The main optimisation that I wanted to do was to make these items STATIC.
This should be a great thing to do because then I have one initialisation of
each of these things, instead of potentially hundreds.

The trouble is, where would I then safely dispose of these items? The
'standard dispose mechanism' is well documented for instance variables, but
as far as I can tell there is no sure way to manage disposal of anything
declared static... or can I rely on .NET to correctly free such windows
resources when the program is closed?

Can anyone help?

Nij
Feb 16 '06 #1
2 1805
> ... or can I rely on .NET to correctly free such windows
resources when the program is closed?


If the controls will exist until program termination, then I would not worry
about disposing anything, and your idea of using statics should be ok. I do
the same in a couple of forms of mine without any problems.

Feb 16 '06 #2
nij
"AMercer" wrote:
If the controls will exist until program termination, then I would not worry
about disposing anything, and your idea of using statics should be ok. I do
the same in a couple of forms of mine without any problems.


Thanks AMercer,

So far, I have not had any (apparent) issues with resource leakage - like
from all the time I didn't understand IDisposable at all and was using 'new
Font' like crazy and not even within a 'using' block! So, like you, I am
reasonably confident that a little bit of abuse of the system here and there
won't muck things up for too many people.

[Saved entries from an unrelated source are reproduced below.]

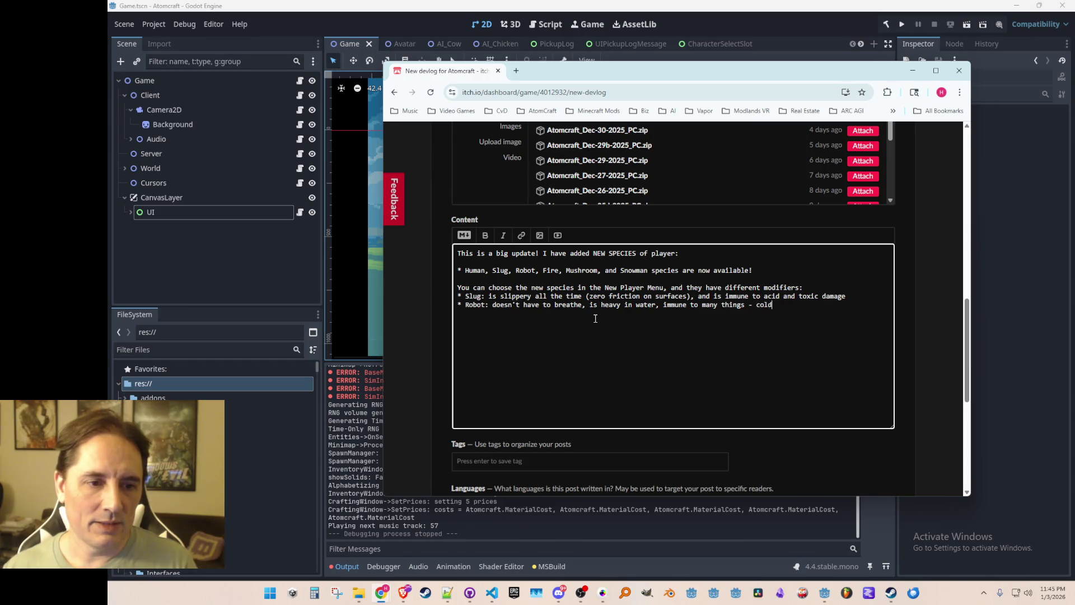
text(heat, toxic)
- Trim the Robot immunities to 'heat and toxic' and add a Fire bullet: generates heat, ignites things on contact
key(Left)
key(Left)
key(Left)
key(ctrl+shift+Left)
key(ctrl+shift+Left)
key(ctrl+shift+Left)
key(BackSpace)
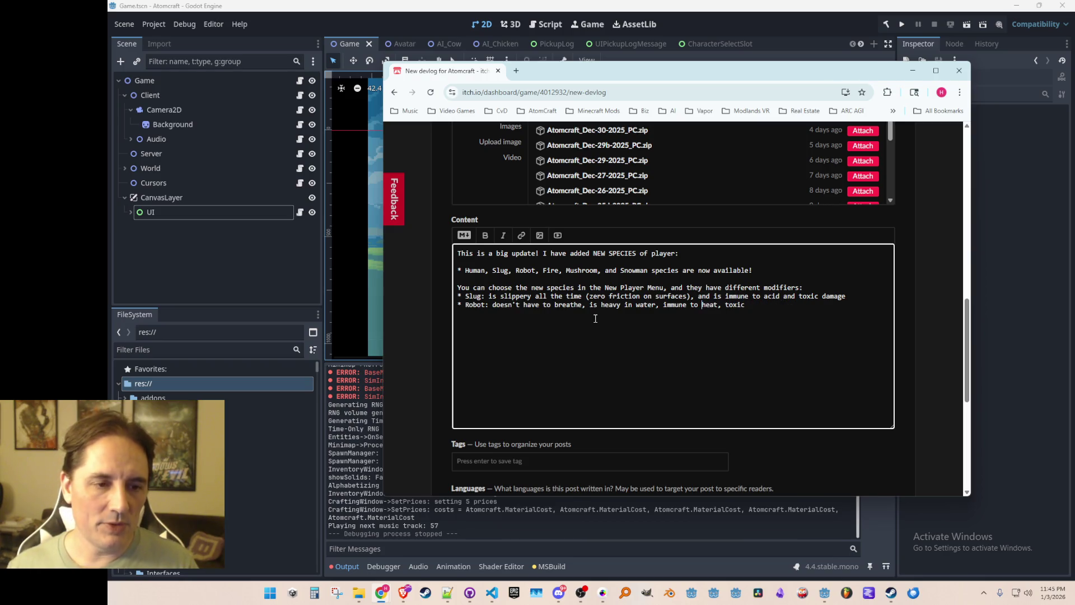
key(ctrl+BackSpace)
key(ctrl+BackSpace)
text(and toxic)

But then I read much of "Effective C#" by Bill Wagner, and lots of other
stuff about correct usage of the 'Standard Dispose Pattern' like in MSDN
help... but nothing mentions unmanaged resources and static members, so...

But I'd still be keen to hear if there is some secret way that .Net, or
perhaps Windows itself, will detect e.g. my program termination, and
automatically clear up dangling resources at that point, or if this really is
a black hole in the C# spec, or just 'not good practice' (and why) or
whatever!

Many thanks for taking the time to respond!